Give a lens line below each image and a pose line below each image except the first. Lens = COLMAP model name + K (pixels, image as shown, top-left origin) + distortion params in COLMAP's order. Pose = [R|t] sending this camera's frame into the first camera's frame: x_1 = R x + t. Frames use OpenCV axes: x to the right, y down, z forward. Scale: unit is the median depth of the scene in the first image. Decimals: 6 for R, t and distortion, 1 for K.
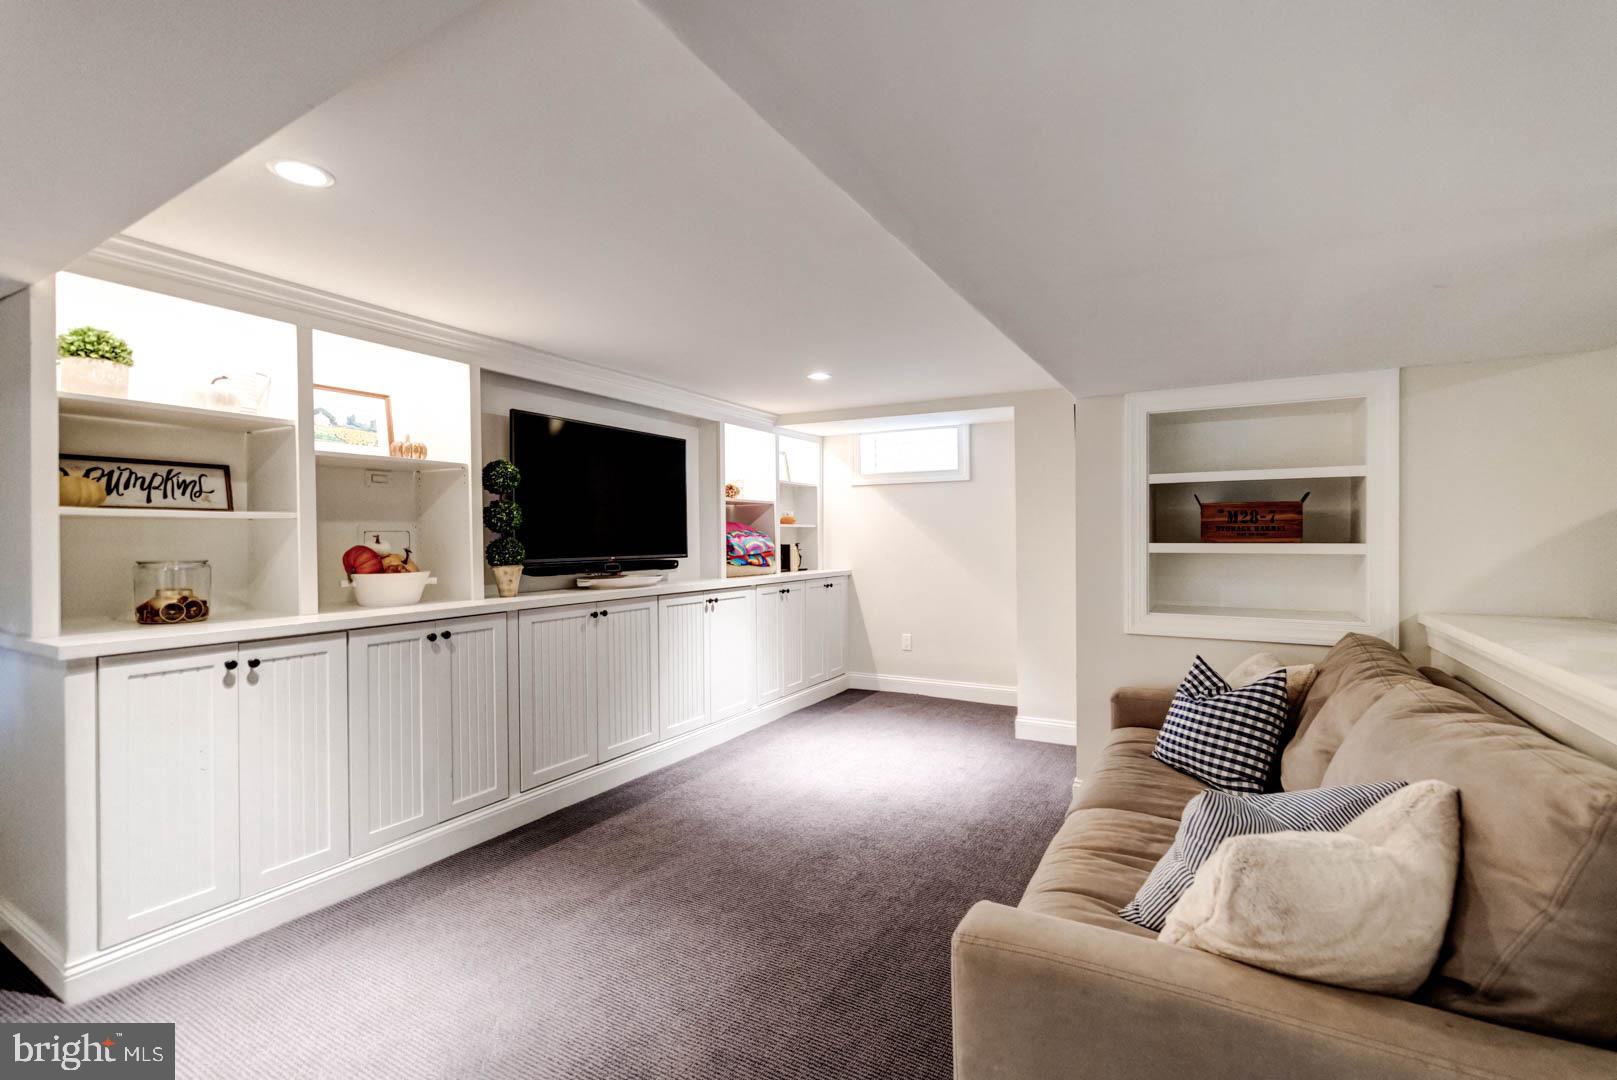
lens RADIAL K [[720.2, 0, 812.6], [0, 720.2, 534.5], [0, 0, 1]] dist [0.001129, 0.000333]
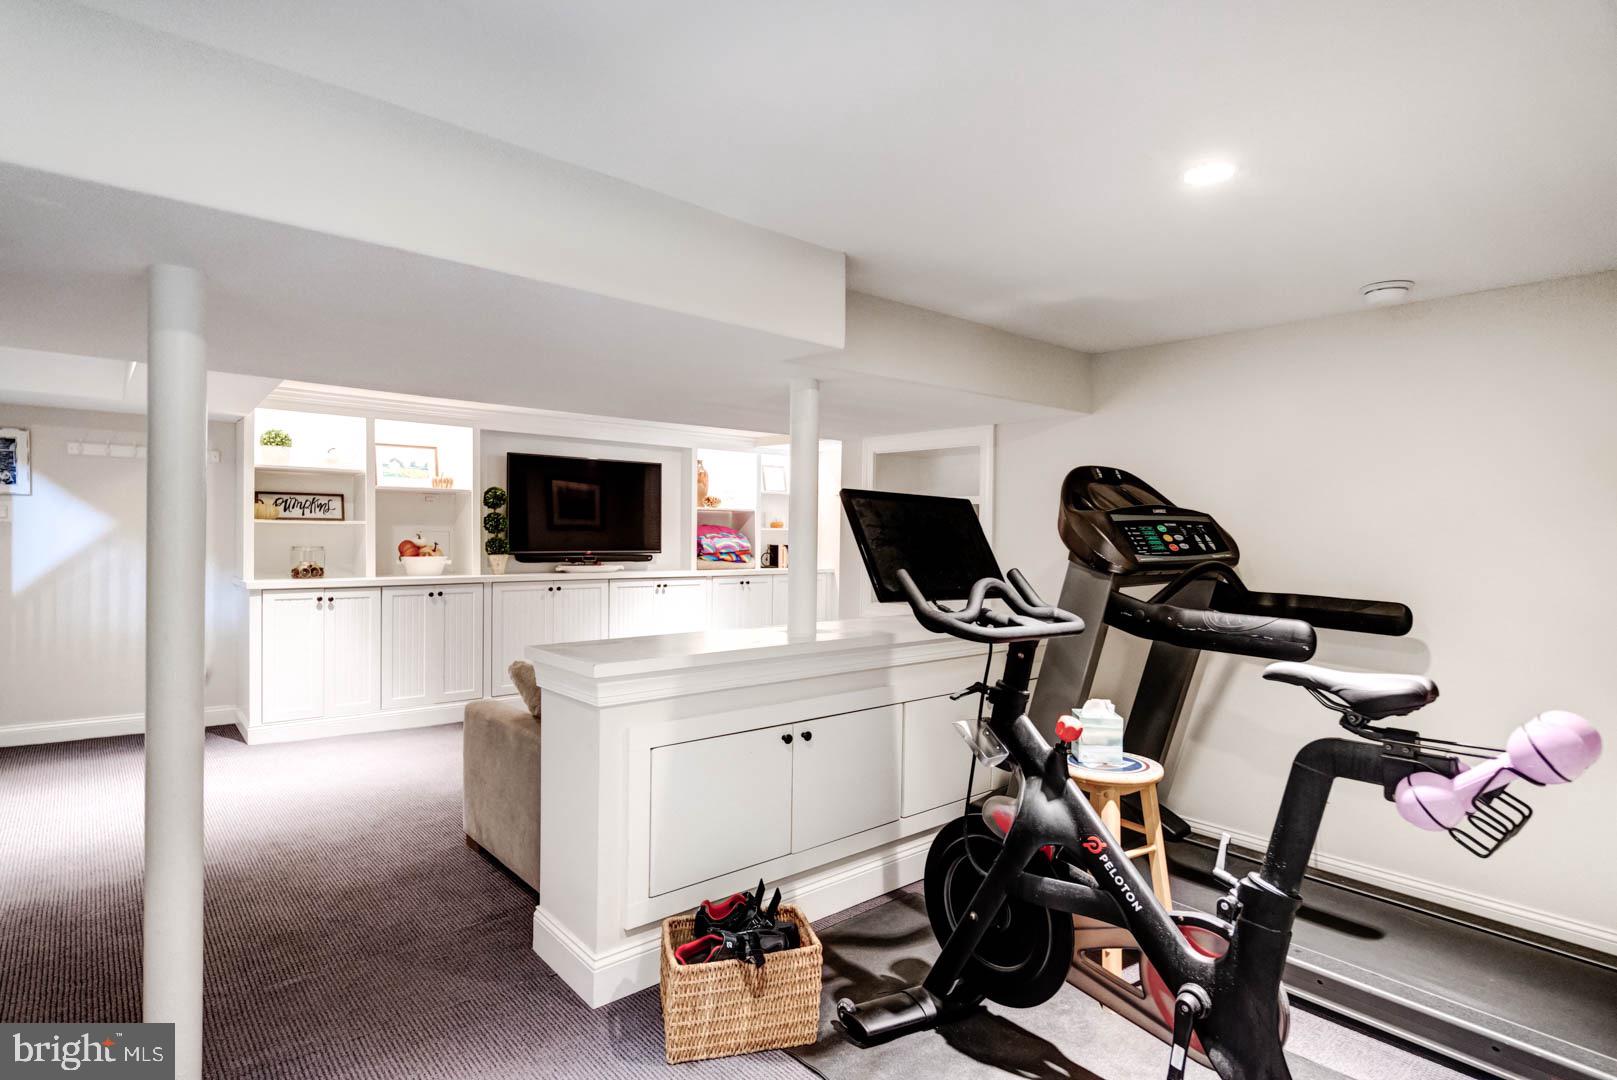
lens RADIAL K [[826.8, 0, 809.9], [0, 826.8, 545.8], [0, 0, 1]] dist [-0.007339, -0.000639]
pose [[0.941809, 0.023539, -0.335324, 0.902599], [-0.017331, 0.999619, 0.021494, -0.028723], [0.335702, -0.014431, 0.941858, -0.508627]]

[EXERCISE REQUIREMENTS] All of the data gets printed again exactly; the pictures do not.

[WRITTEN ANSWER]
Give a lens line below each image and a pose line below each image except the first. Lens = COLMAP model name + K (pixels, image as shown, top-left origin) + distortion params in COLMAP's order. Pose = [R|t] sending this camera's frame into the first camera's frame: x_1 = R x + t. Frames use OpenCV axes: x to the right, y down, z forward. Scale: unit is the median depth of the scene in the first image. Decimals: 6 for R, t and distortion, 1 for K.
lens RADIAL K [[720.2, 0, 812.6], [0, 720.2, 534.5], [0, 0, 1]] dist [0.001129, 0.000333]
lens RADIAL K [[826.8, 0, 809.9], [0, 826.8, 545.8], [0, 0, 1]] dist [-0.007339, -0.000639]
pose [[0.941809, 0.023539, -0.335324, 0.902599], [-0.017331, 0.999619, 0.021494, -0.028723], [0.335702, -0.014431, 0.941858, -0.508627]]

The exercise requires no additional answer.